There have been articles appearing in the media about changes to the way “Young Drivers” can learn to drive.
There has been research and questions asked about how to improve driver training.
Please remember that nothing has been decided yet, nor will anything be decided for a long time.
At present, people can start learning to drive on the public highways at the age of 17. They can take their Driving Test at 17, and once they have passed the Test, they are then able to drive on any public roads, anywhere in Britain, without any further training, or any limitations other than limitations that apply to all drivers.
That means that a Young Driver can pass their Test, and then drive straight from the Test Centre where they live, along any motorway, at any time of day, in any weather conditions, in any traffic conditions, to any destination they wish, as long as they and the car are on the road legally.
Government Press Release. It seems that the Overhaul of Driver Training was instigated by British Motor Insurers concerned about the high insurance premiums being charged to Young Drivers, not by Bodies wanting to improve Road Safety.
I think the priority is wrong. Surely we should be concentrating on improving the quality of British Driving because it will save lives and injuries, not because of the price of insurance? The insurance premiums should naturally reduce in time to reflect the lower risks of driving. It should not be the reason for improving Driver Safety.

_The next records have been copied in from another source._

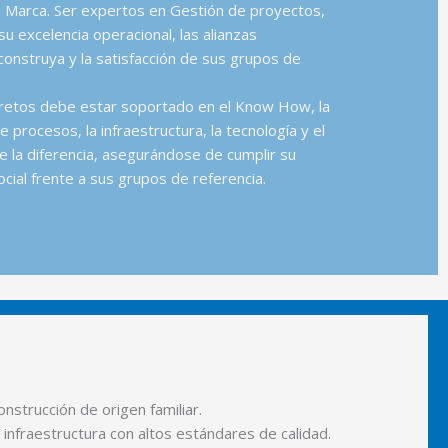
e Marca. Ser expertos en Gestión de proyectos,
su excelencia operacional, las alianzas
construya y la satisfacción de sus grupos de
 retos debe estar soportado en el Know How, la
e procesos, la infraestructura, la tecnología y el
e la diferencia, asegurándose de cumplir su
cial frente a sus grupos de referencia.
onstrucción de origen familiar.
nfraestructura con altos estándares de calidad.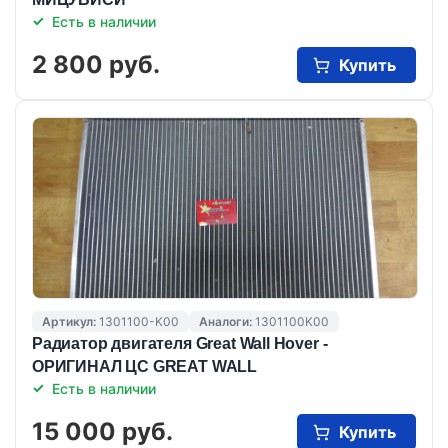
Есть в наличии
2 800 руб.
Купить
Артикул:
1301100-K00
Аналоги:
1301100K00
Радиатор двигателя Great Wall Hover -
ОРИГИНАЛ ЦС GREAT WALL
Есть в наличии
15 000 руб.
Купить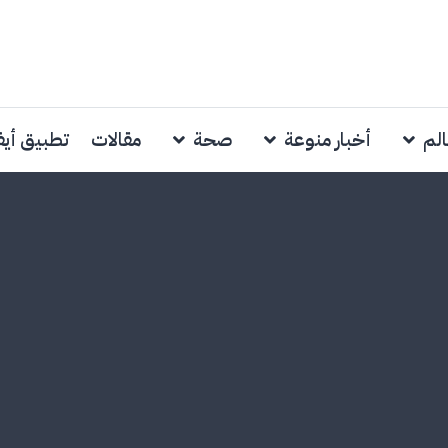
الم
أخبار منوعة
صحة
مقالات
تطبيق أي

I have just been viewing the BBC website to find out what has been published by them.
They mention a minimum learning period of at least one year, including at least 100 hours of supervised driver training, and at least 20 hours of supervised driver training at night.
It does not state that all those hours have to be with an Approved Driving Instructor.
I am a firm believer that the more hours of constructive driving experienced, the better the driver will become, regardless of age.
Once the test is passed, there will be a Probationary period, which could include a curfew, and those under 30 will be banned from carrying passengers also under 30.
I think this is unlikely to work in its present wording; how will a new father under 30 years old carry his new child to school, hospital, shopping etc?
How will the Probationary Driver be able to receive further training if their Approved Driving Instructor is also under 30?
There is talk of a lower alcohol limit for Probationary Drivers.
I think it should be at least lowered for everyone. Could it be an alcohol limit of Zero? Why not?
Statistics show that 20% of deaths on British roads involved drivers aged 17-24 years old.
That is a very high, and scary statistic, which needs to be improved drastically, and fast.
Who is driving for the other 80% of the deaths?
Why are all drivers not being targeted to improve road safety?
According to ROSPA (Royal Society for the Prevention of Accidents):
In the mid 1980s there were about 5500 road deaths each year. In 2012 there were 1754 road deaths.
This drop in numbers is encouraging, and shows that British drivers are becoming safer.
Are British Drivers becoming safer, or are the roads they are driving on becoming safer?
But we still need to remember that 5 people die on British roads EVERY DAY, and that does not include all the others who are injured, or those, including close and distance family members who are traumatised. That is a horrendous statistic. It has to be changed, across the whole range of ages, not just one section.
RoSPA's Causes of road deaths in the UK states:
Common causes of these unnecessary tragedies include:
Around 400 people a year are killed in crashes in which someone exceeds the speed limit or drives too fast for the conditions.
Around 280 people die a year in crashes in which someone was over the legal drink drive limit.
Seat Belt Wearing
Around 200 lives each year could be saved if everyone always wore their seat belt.
More than 300 deaths a year involve someone being "careless, reckless or in a hurry", and a further 120 involve "aggressive driving".
Around one third of fatal and serious road crashes involve someone who was at work.
More than 400 people are killed in crashes involving young car drivers aged 17 to 24 years, every year, including over 150 young drivers, 90 passengers and more than 170 other road users.
Choose an Approved Driving Instructor who can help you learn to drive safely.
Learn to drive safely, with a safe attitude, and you should be able to minimise the risks in driving.
We cannot wait until there is a new Law before we bother trying to stay safe.. that could be another two years away, or more. With 1754 road deaths each year, we cannot wait that long.
When the Government has made its decision, we can work from there.
Once we have "sorted" the "Young Drivers", perhaps we need to urgently start on all the other Drivers as well.